Tips to cool hot food down faster
1. Give it an ice water bath
“Place the food into your storage containers, then immerse the container (without entirely submerging it) in ice water, stirring the food as needed, or you can twist the container back and forth to agitate the food and help it cool faster,” says Schuering.
2. Transfer large servings to smaller containers
“Take large batches of food such as big soup pots and transfer into more shallow [containers], so it cools down more quickly,” says Kelli Lewton, an executive chef and author of the upcoming book Make Your Own Party: Twenty Blueprints to MYO Party!. Plus: “Smaller sized portions are less likely to have an impact on the temperature of your fridge or freezer, and can usually be placed in the fridge within a few minutes of packing into a smaller container,” Schuering adds.
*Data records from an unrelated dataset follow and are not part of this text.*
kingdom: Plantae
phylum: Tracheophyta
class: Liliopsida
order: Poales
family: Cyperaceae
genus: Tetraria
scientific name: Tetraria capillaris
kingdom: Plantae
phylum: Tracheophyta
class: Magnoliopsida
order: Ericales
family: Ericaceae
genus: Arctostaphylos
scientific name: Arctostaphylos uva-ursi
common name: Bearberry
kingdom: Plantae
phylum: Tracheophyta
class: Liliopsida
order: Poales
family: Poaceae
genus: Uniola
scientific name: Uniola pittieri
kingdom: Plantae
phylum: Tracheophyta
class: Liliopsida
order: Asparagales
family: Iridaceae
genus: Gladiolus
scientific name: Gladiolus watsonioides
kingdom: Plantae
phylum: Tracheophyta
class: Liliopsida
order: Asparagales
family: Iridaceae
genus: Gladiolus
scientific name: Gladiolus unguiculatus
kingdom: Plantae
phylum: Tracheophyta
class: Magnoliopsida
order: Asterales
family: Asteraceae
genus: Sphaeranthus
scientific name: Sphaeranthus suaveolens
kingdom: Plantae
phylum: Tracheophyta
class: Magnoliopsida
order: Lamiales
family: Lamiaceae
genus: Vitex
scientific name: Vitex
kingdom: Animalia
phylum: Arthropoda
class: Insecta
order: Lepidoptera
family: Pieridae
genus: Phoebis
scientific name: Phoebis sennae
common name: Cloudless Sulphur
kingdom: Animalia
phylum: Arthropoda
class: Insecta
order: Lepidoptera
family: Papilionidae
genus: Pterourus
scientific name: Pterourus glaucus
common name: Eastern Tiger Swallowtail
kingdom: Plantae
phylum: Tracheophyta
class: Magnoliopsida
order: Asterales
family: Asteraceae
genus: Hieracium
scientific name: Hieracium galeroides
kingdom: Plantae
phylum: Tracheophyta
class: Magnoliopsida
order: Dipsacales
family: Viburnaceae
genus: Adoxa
3. Remove food from heat source asap
Not letting hot dishes sit on stovetops as they cool is step one. But step two should be removing them from their heated pots or pans. For example, if you make a soup or stew in a cast iron dutch oven, they tend to hold onto heat for a long time, so remove the soup or stew and transfer them to food-safe storage containers in order to expedite the cooling process.
4. Take advantage of air flow
Even an oscillating fan in the kitchen can help create airflow to cool food faster, so put a few out, when possible. Every bit helps! For similar reasons (i.e. air flow) try using a rack for cooling larger cuts of meat. “Remove a roast carefully from a super-hot pan, then transfer into a room temp or cold pan and let it sit on top of a rack where air movement is more fluid,” says Lewton.